2. Postmenopausal for at least 1 year or

3. Surgically sterile (bilateral tubal ligation, bilateral oophorectomy, or hysterectomy
has been performed on the subject.

Exclusion Criteria:

1. Hypersensitivity to sertraline hydrochloride or related class of drugs.

2. History or presence of significant cardiovascular, pulmonary, hepatic, renal,
gastrointestinal, endocrine, immunological, dermatological neurological or psychiatric
disease or disorder.

3. Any treatment which could bring about induction or inhibition of hepatic microsomal
enzyme system within 1 month of the study starting.

4. History or presence of significant alcoholism or drug abuse in the past one year.

5. History or presence of significant smoking (more than 10 cigarettes day) or
consumption of tobacco products.

6. History or presence of significant asthma, urticaria or other allergic reactions.

7. History or presence of significant gastric and/or duodenal ulceration.

8. History or presence of significant thyroid disease, adrenal dysfunction, organic
intracranial lesion such as pituitary tumor.

9. History or presence of cancer

10. History or presence of significant easy bruising or bleeding

11. History or presence of significant recent trauma

12. Subjects who have been on an abnormal diet(for whatever reason) during the four weeks
preceding the study.

13. Difficulty with donating blood

14. Difficulty in swallowing solids like tablets or capsules

15. Systolic blood pressure less than 100 mm Hg or more than 140 mm Hg

16. Diastolic blood pressure less than 60 mm Hg or more than 90 mm Hg.

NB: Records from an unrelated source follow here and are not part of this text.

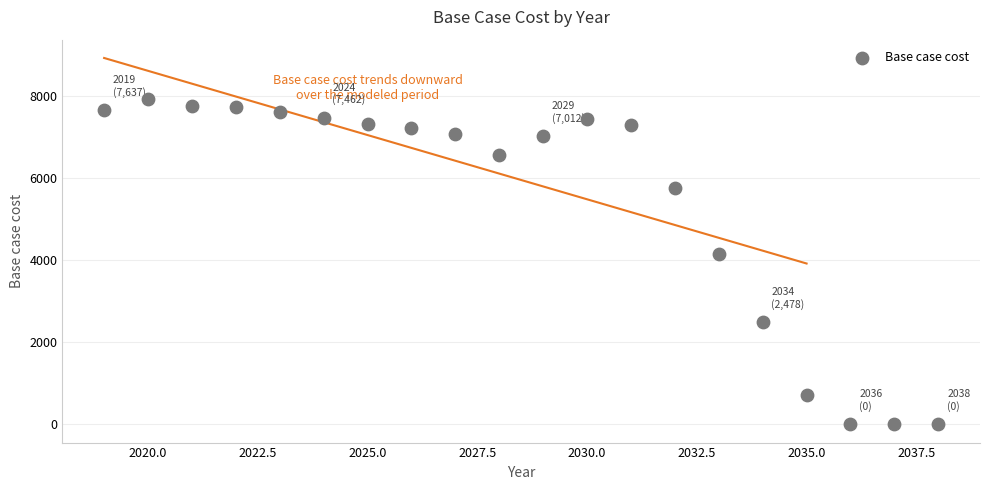

What Y value in the scatter plot is closest to 3957?

4155.7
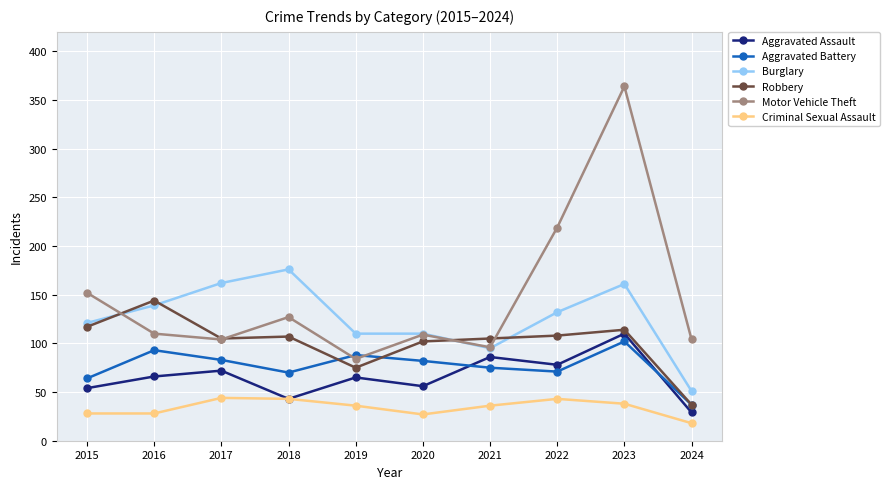

At which category does Aggravated Battery reach its first local peak?

2016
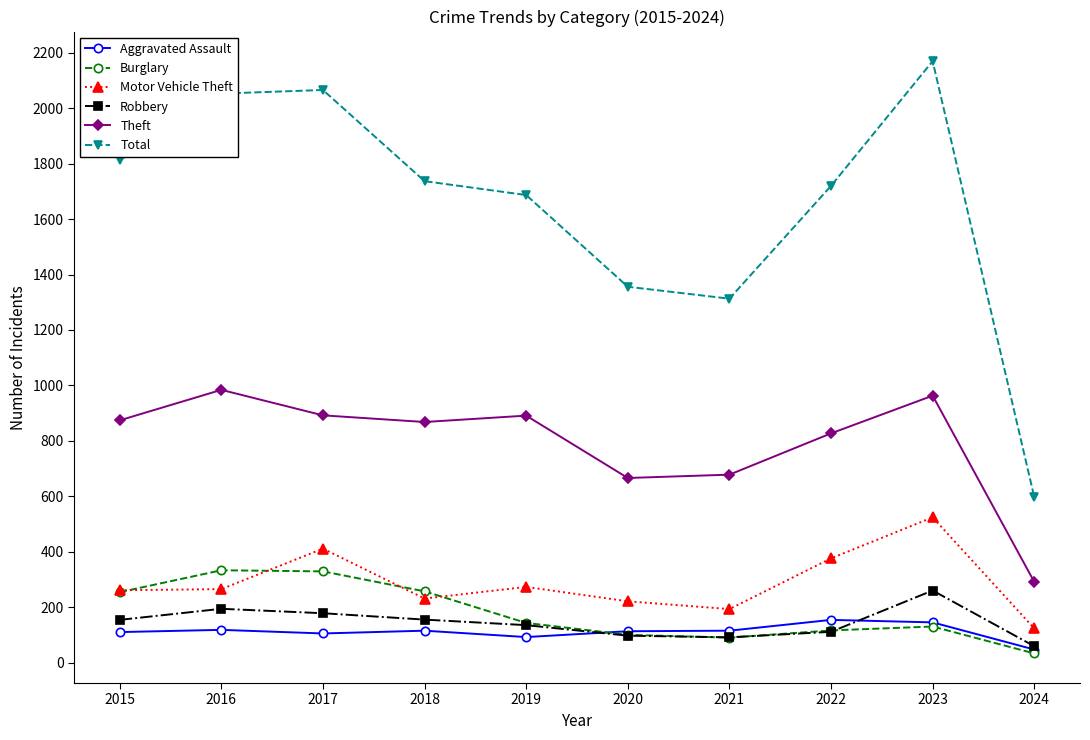

How many lines are shown in the chart?

6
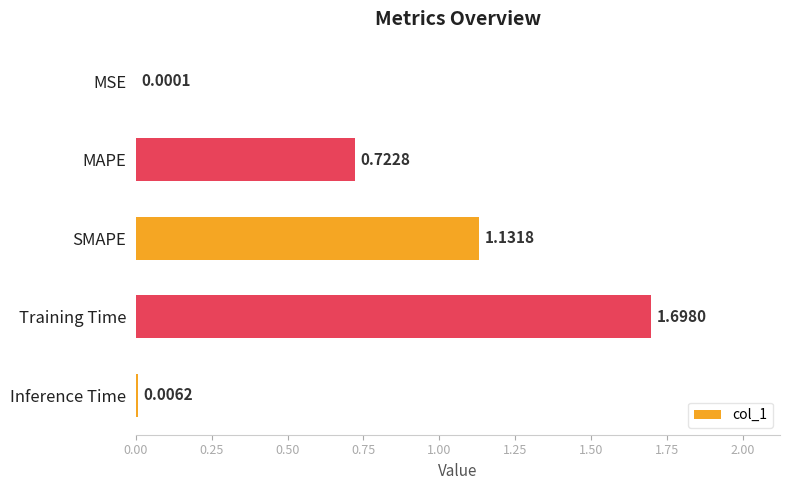

Which category has the highest value across all series?

Training Time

17. Pulse rate less than 50/minute or more than 100/minute

18. Oral temperature less than 95ºF or more than 98.6ºF.

19. Respiratory rate less than 12/minute or more than 20/minute

20. Use of any prescribed medication during last two weeks or OTC medical products during
the last week prior to initiation or study

21. Major illness during 3 months before screening

22. Participation in a drug research study within past 3 months

23. Donation of blood in the past 3 months before screening.

For Female Subjects:

Female subjects who are pregnant or who are able (women with child bearing potential) to
become pregnant during the study were not allowed to participate.